Alapfogalmak
Binary token representations can significantly improve the inference speed and reduce the storage footprint of retrieval-augmented language models while maintaining high task performance.
Kivonat
The paper introduces Binary Token Representations (BTR), a technique to improve the efficiency of retrieval-augmented language models. Retrieval-augmented language models use a retrieve-and-read pipeline, where a retriever finds relevant passages and a reader model generates the output. The reader model is the computational bottleneck, as it needs to process a large number of retrieved passages.
BTR addresses this by precomputing binary token representations for the retrieved passages. The key ideas are:
- Calibrated binarization: BTR binarizes the token representations in the reader encoder layers, using a calibration technique to preserve the representation quality.
- Offline compression: BTR further compresses the binary token representations by merging similar representations, reducing the storage footprint.
- Training objectives: BTR introduces two training objectives - passage representation recovery and query-aware passage token distillation - to mitigate the accuracy loss from binarization and decomposition.
- Runtime compression: BTR applies additional compression techniques during inference to further improve the speed of the reader encoder and decoder.
The experiments show that BTR can accelerate state-of-the-art retrieval-augmented language models by 2-4x, reduce storage by over 100x, while maintaining over 95% of the original models' performance on five knowledge-intensive NLP tasks.
Statisztikák
The paper reports the following key metrics:
BTR-Atlas base model achieves 49.5% EM on NaturalQuestions, 66.7% EM on TriviaQA, 43.8% EM on WebQuestions, 70.2% accuracy on FEVER, and 35.4% accuracy on MMLU.
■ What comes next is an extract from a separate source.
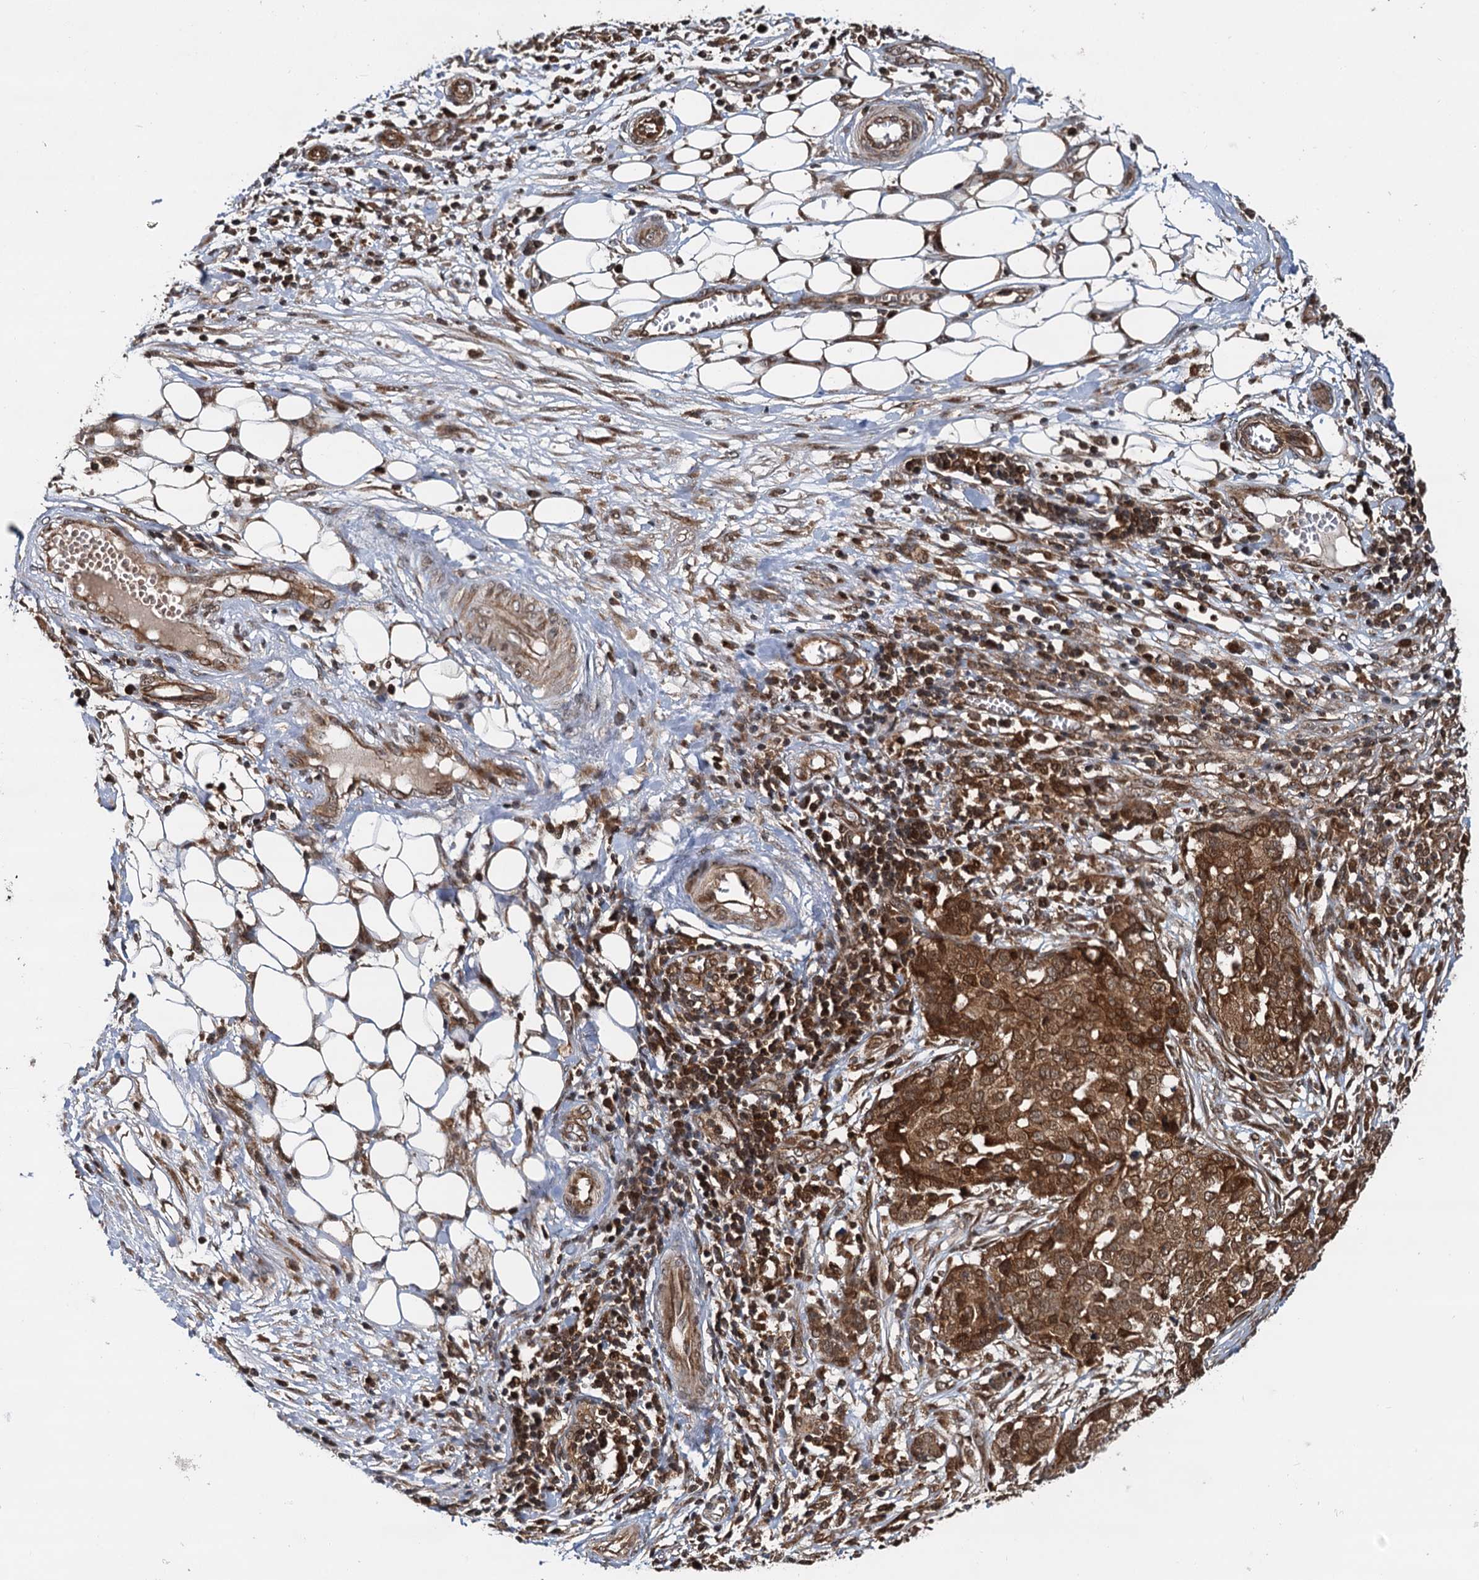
{"staining": {"intensity": "strong", "quantity": ">75%", "location": "cytoplasmic/membranous,nuclear"}, "tissue": "ovarian cancer", "cell_type": "Tumor cells", "image_type": "cancer", "snomed": [{"axis": "morphology", "description": "Cystadenocarcinoma, serous, NOS"}, {"axis": "topography", "description": "Soft tissue"}, {"axis": "topography", "description": "Ovary"}], "caption": "A brown stain highlights strong cytoplasmic/membranous and nuclear staining of a protein in human serous cystadenocarcinoma (ovarian) tumor cells.", "gene": "STUB1", "patient": {"sex": "female", "age": 57}}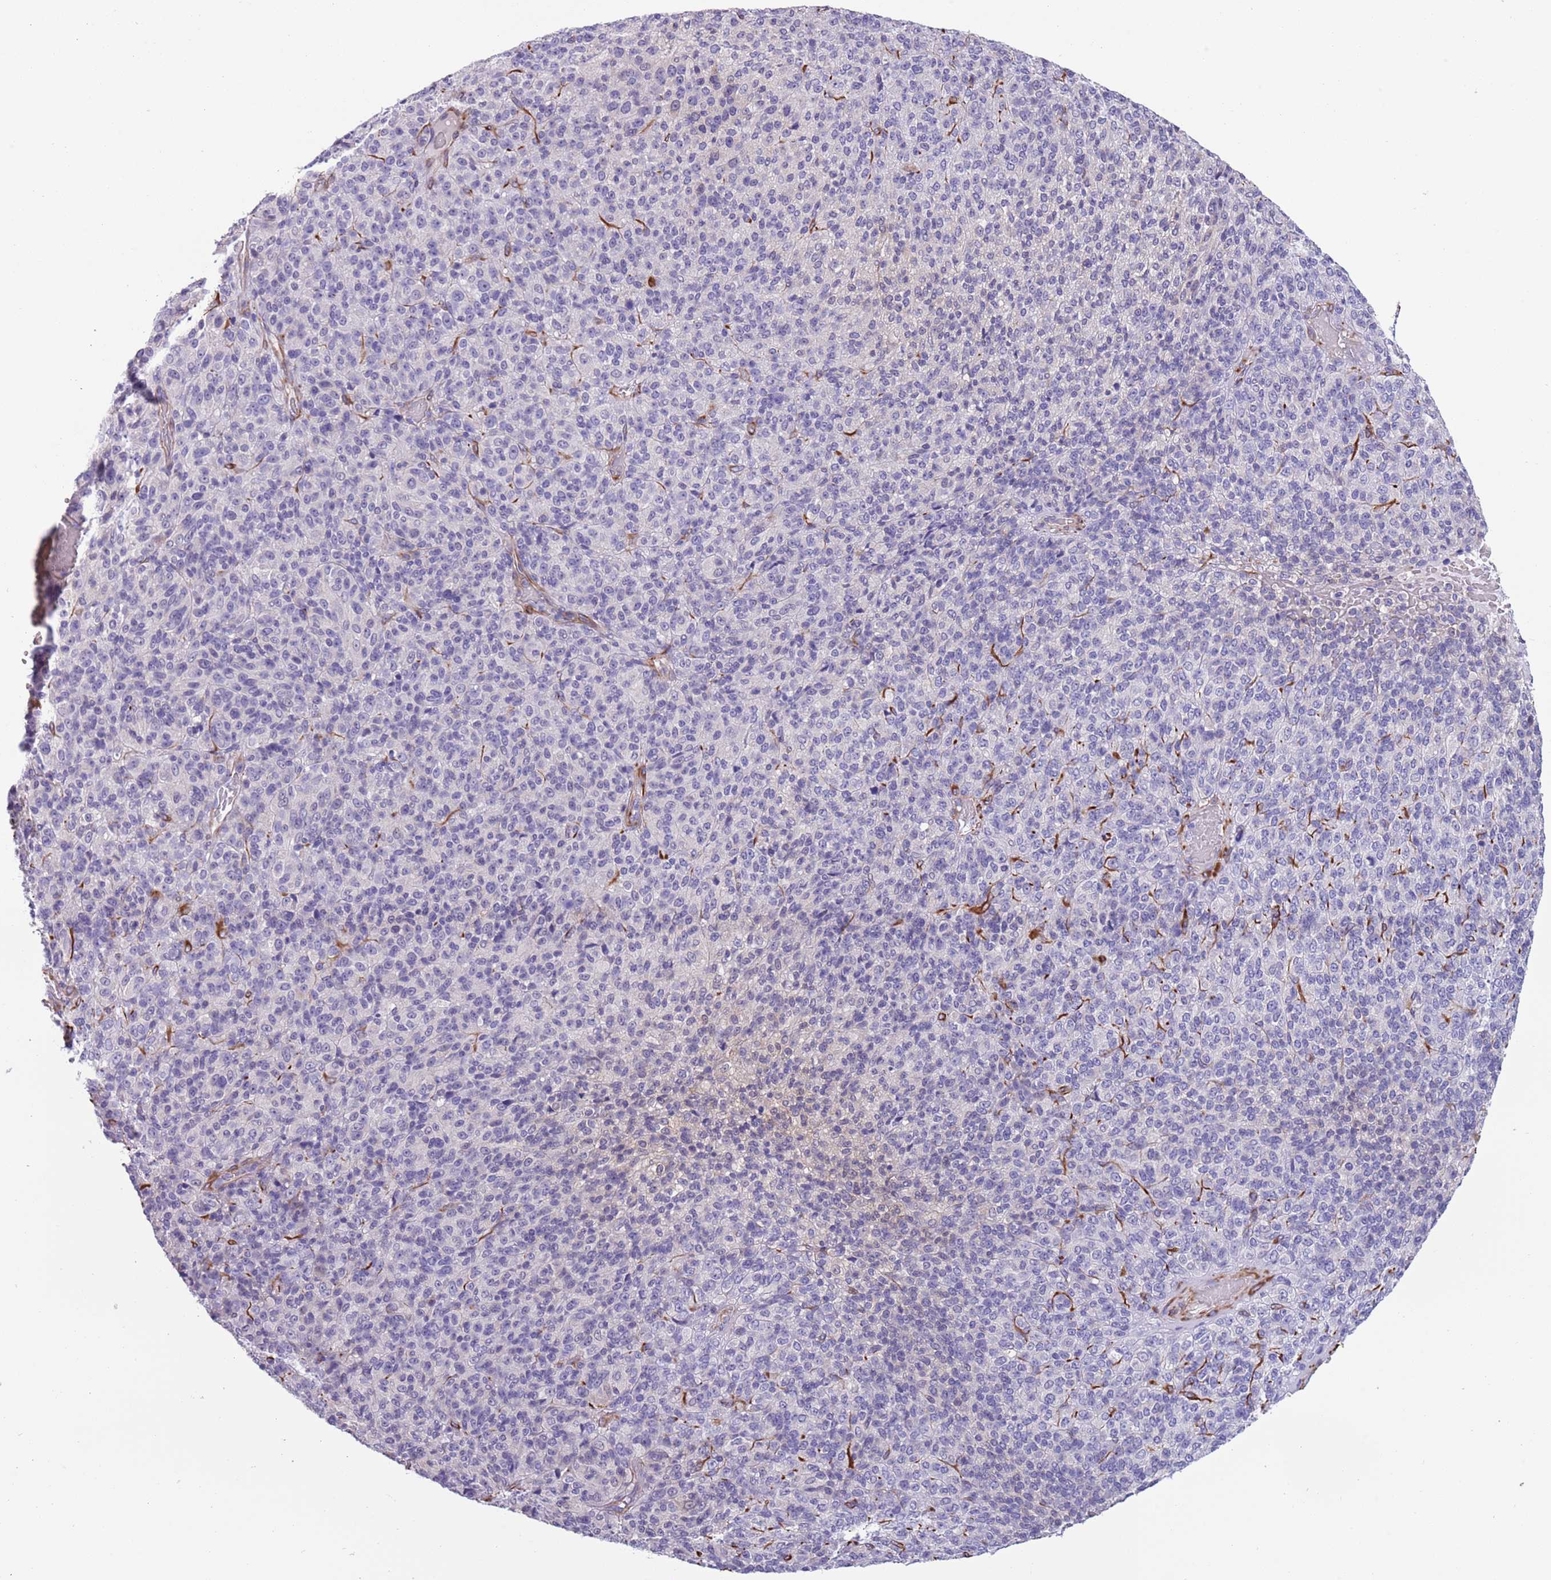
{"staining": {"intensity": "negative", "quantity": "none", "location": "none"}, "tissue": "melanoma", "cell_type": "Tumor cells", "image_type": "cancer", "snomed": [{"axis": "morphology", "description": "Malignant melanoma, Metastatic site"}, {"axis": "topography", "description": "Brain"}], "caption": "Human melanoma stained for a protein using IHC shows no staining in tumor cells.", "gene": "TSGA13", "patient": {"sex": "female", "age": 56}}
BTR-Atlas base model achieves 3.1x speedup over the Atlas base model on inference throughput.
BTR-Atlas large model achieves 56.1% EM on NaturalQuestions, 70.8% EM on TriviaQA, 49.1% EM on WebQuestions, 75.9% accuracy on FEVER, and 39.2% accuracy on MMLU.
BTR-Atlas large model achieves 4.0x speedup over the Atlas large model on inference throughput.
The storage footprint of BTR-Atlas base is 127GB, compared to 12,804GB for the baseline DeFormer model.
Idézetek
"BTR reduces the storage footprint and improves the runtime speed since the representations are 1-bit vectors, and the reader uses the cached representations."
"BTR tackles the challenge by building compact binary token representations for the passages."
"BTR presents better efficiency versus accuracy trade-offs by maintaining high accuracy and inference throughput with a smaller storage footprint."